[Start of Attachment]
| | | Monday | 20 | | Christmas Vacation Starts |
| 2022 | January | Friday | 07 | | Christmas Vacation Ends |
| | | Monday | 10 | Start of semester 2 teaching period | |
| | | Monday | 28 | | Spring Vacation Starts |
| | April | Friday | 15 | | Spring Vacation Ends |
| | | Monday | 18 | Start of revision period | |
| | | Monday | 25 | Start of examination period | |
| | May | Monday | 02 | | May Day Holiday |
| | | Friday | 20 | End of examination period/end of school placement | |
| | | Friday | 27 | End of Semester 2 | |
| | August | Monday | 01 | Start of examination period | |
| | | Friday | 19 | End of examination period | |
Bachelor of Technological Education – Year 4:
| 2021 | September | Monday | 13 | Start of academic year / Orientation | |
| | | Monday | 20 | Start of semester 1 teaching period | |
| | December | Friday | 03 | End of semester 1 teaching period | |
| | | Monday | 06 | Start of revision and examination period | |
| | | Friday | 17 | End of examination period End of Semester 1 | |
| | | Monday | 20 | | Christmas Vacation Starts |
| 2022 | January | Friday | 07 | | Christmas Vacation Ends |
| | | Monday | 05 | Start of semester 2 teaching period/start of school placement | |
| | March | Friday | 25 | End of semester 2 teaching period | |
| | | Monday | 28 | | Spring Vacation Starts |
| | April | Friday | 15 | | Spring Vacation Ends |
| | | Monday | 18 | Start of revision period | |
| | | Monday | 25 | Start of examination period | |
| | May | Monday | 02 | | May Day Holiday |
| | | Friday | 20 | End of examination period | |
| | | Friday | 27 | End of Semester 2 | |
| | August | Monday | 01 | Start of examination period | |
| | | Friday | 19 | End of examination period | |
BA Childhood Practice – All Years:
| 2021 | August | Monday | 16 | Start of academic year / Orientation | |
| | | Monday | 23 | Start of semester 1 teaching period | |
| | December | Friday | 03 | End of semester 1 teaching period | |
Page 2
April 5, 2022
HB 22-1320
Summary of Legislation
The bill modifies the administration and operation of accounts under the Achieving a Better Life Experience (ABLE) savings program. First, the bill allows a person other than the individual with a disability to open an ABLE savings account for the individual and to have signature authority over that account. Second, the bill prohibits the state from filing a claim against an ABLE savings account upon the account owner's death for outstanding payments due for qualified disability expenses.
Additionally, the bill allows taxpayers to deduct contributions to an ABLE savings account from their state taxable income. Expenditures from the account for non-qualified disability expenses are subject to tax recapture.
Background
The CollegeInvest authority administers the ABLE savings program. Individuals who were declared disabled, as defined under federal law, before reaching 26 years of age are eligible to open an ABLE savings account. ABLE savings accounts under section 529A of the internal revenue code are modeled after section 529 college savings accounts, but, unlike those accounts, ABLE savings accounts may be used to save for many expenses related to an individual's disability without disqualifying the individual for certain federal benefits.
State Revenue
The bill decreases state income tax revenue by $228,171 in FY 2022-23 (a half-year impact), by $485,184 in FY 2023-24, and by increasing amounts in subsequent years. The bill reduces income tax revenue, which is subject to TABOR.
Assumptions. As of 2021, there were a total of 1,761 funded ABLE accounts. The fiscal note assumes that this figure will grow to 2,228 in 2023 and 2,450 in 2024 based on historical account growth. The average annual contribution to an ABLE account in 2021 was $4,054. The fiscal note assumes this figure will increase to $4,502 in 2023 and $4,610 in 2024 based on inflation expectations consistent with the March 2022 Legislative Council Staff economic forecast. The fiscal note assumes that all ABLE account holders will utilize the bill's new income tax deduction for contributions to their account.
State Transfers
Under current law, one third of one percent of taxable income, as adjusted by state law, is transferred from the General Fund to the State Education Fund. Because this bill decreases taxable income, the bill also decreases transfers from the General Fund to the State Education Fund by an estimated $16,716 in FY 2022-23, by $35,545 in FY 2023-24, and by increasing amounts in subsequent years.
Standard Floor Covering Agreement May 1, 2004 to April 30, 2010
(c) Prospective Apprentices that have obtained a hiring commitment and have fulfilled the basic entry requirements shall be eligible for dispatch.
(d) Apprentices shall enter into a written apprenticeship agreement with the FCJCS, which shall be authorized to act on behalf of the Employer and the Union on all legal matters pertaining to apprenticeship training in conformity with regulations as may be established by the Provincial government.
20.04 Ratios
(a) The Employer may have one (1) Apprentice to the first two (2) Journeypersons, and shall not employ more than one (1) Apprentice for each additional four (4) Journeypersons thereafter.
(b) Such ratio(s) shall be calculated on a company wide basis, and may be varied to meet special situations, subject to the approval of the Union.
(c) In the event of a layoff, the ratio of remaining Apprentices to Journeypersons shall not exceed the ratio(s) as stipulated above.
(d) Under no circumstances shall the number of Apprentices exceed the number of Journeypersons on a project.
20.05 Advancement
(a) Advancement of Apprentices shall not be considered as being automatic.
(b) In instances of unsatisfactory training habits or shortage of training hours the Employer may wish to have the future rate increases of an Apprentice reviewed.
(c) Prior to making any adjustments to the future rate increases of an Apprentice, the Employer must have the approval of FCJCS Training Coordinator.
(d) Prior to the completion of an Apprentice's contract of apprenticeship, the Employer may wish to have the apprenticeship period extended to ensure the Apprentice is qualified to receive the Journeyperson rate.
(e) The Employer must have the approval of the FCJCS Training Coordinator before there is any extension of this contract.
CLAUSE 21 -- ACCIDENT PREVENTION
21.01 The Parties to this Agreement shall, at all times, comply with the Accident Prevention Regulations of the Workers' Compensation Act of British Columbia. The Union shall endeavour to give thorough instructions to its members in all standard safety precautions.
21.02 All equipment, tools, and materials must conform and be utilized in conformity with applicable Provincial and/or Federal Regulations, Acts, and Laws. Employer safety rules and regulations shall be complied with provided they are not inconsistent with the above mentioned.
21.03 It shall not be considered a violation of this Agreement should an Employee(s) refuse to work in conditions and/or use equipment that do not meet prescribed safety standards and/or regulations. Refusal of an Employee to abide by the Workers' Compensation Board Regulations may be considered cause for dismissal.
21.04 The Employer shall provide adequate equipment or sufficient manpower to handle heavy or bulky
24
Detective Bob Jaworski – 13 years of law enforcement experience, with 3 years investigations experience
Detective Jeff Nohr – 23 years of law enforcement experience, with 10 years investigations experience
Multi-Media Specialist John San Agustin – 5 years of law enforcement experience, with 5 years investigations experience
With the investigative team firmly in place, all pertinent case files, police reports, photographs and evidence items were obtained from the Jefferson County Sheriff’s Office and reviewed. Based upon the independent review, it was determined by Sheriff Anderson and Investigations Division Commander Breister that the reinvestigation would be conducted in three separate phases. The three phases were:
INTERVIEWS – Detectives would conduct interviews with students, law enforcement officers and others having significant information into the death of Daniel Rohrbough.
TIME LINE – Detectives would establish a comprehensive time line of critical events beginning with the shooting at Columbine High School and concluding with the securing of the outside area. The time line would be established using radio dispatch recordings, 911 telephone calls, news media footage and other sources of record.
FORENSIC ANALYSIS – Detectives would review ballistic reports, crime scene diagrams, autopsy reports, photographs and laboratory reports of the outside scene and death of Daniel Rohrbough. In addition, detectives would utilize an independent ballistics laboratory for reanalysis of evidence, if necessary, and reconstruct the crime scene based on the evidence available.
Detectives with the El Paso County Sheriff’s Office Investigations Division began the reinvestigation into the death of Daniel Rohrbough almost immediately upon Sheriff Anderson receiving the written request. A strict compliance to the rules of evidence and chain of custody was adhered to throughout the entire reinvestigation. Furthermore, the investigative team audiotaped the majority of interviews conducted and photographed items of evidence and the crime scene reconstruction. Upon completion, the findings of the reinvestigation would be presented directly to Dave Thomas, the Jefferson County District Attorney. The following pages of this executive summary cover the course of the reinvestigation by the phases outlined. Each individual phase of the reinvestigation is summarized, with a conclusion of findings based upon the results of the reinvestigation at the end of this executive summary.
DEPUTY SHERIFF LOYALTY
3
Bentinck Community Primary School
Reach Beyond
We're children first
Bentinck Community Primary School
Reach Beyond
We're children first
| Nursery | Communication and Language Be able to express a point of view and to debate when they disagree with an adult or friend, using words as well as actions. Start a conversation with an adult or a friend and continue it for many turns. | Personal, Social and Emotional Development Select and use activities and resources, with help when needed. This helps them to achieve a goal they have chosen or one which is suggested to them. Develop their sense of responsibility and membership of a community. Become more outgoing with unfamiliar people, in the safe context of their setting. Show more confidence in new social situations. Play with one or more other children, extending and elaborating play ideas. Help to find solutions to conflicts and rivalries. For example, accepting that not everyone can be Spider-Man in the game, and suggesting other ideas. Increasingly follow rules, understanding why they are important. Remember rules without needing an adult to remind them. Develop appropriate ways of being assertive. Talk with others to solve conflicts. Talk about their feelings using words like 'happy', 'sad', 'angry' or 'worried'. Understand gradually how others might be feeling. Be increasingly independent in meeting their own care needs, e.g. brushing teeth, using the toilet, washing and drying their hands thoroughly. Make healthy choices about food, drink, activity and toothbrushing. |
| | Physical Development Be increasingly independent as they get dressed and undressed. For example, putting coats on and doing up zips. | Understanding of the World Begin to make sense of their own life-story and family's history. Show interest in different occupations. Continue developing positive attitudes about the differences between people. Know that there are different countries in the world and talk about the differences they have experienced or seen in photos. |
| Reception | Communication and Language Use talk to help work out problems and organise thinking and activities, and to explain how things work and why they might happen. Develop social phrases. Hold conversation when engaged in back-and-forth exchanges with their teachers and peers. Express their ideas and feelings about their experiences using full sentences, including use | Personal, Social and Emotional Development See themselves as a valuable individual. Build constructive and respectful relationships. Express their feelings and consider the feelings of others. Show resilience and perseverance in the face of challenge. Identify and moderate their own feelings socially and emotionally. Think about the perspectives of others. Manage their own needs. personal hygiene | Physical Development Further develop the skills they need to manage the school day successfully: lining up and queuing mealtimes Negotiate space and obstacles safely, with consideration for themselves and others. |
[End of Attachment]
◆ **ASSIGNMENT**:
Nothing but the lines with "approval" should be returned, copied from the entries above.

◆ **SOLUTION TO THIS PROBLEM**:
(b) Such ratio(s) shall be calculated on a company wide basis, and may be varied to meet special situations, subject to the approval of the Union.
(c) Prior to making any adjustments to the future rate increases of an Apprentice, the Employer must have the approval of FCJCS Training Coordinator.
(e) The Employer must have the approval of the FCJCS Training Coordinator before there is any extension of this contract.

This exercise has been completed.